Find the vertex, focus, and axis of symmetry of the parabola x^2-10x-8y+29 = 0.
==> I do it over and over and over, but I keep getting the same answers of (5,4) for the vertex, (5,6) for the focus, and x = 5 for the LOS, but according to this one website, everything except for the LOS is wrong. This is how I got the equation into vertex form:
x^2-10x+25 = 8y-29+25
(x-5)^2=8y-4
y = 1/8(x-5)^2+4
I don't see what I'm doing wrong -- can someone help me please? Thanks!! :)
Ohh never mind, I found my error. I feel kinda stupid now though lol
To find the vertex, focus, and axis of symmetry of a parabola, you need to convert the given equation into vertex form, which is of the form y = a(x-h)^2 + k.
Let's analyze your steps:
1. Start with: x^2-10x-8y+29 = 0
2. Rewrite the equation by completing the square for the x-terms: (x^2-10x+25) - 8y = 4
Notice that when you complete the square, you need to add and subtract the square of half the coefficient of the x-term, not just add. In this case, the coefficient is -10, so you need to add and subtract (-10/2)^2 = 25.
3. Simplify the equation: (x-5)^2 - 8y = 4
4. Rearrange it to y = form: 8y = (x-5)^2 - 4
Divide everything by 8 to make the coefficient of y 1/8.
y = 1/8(x-5)^2 - 1/2
So far, your calculations are all correct.
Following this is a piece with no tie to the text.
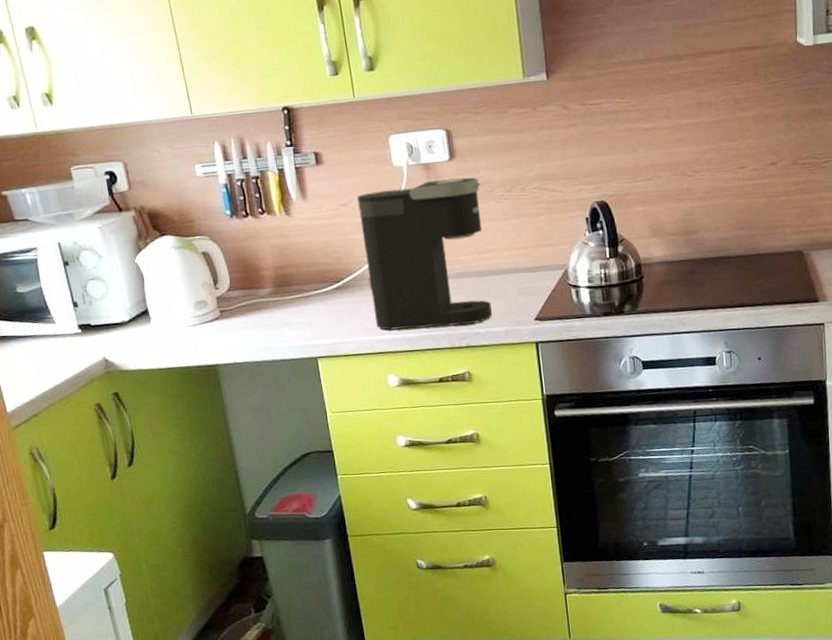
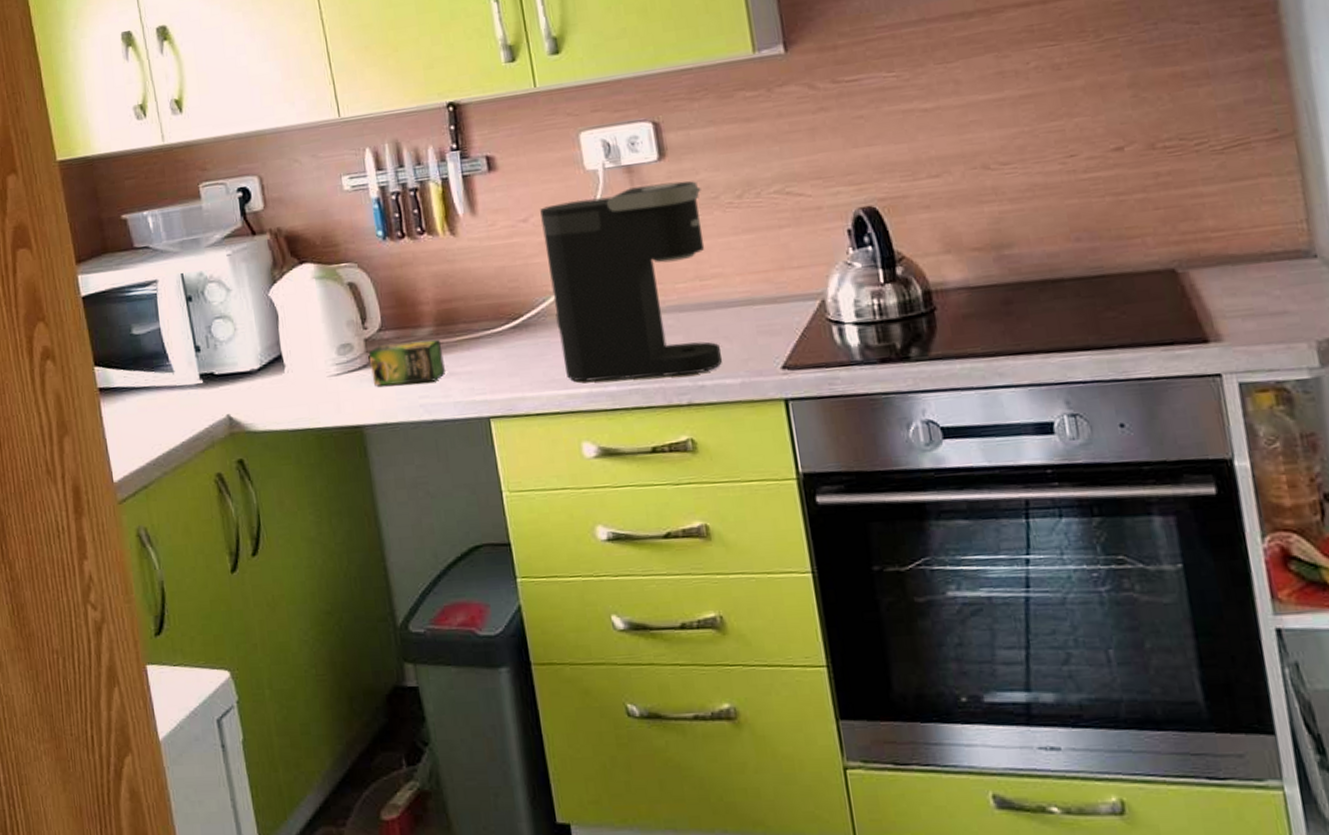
tea box: none [219,297,282,334] -> present [368,339,445,387]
The equation is now in vertex form: y = a(x-h)^2 + k, where the vertex is the point (h, k).
From the equation, we can see that the vertex is (5, -1/2). So you calculated the vertex correctly.
To find the focus, you need to determine the value of a. In the vertex form, a determines the vertical stretch/compression of the parabola. The equation y = a(x-h)^2 + k is equivalent to (x-h)^2 = 4a(y-k). We can see that a = 1/8.
The focus of the parabola is given by the point (h, k+a), where a is the coefficient of y. In this case, the focus is (5, -1/2 + 1/8) = (5, 3/8).
Now, let's talk about the axis of symmetry (LOS). The axis of symmetry is a vertical line that passes through the vertex and divides the parabola into two symmetric halves. Since the parabola is symmetric with respect to the line x=h, the axis of symmetry is x = 5.
Therefore, your calculations for the vertex, focus, and axis of symmetry are correct. It seems like either the website you mentioned has incorrect information, or there might be some confusion.
Double-check your calculations and consider seeking help from a math instructor if you encounter any further difficulties.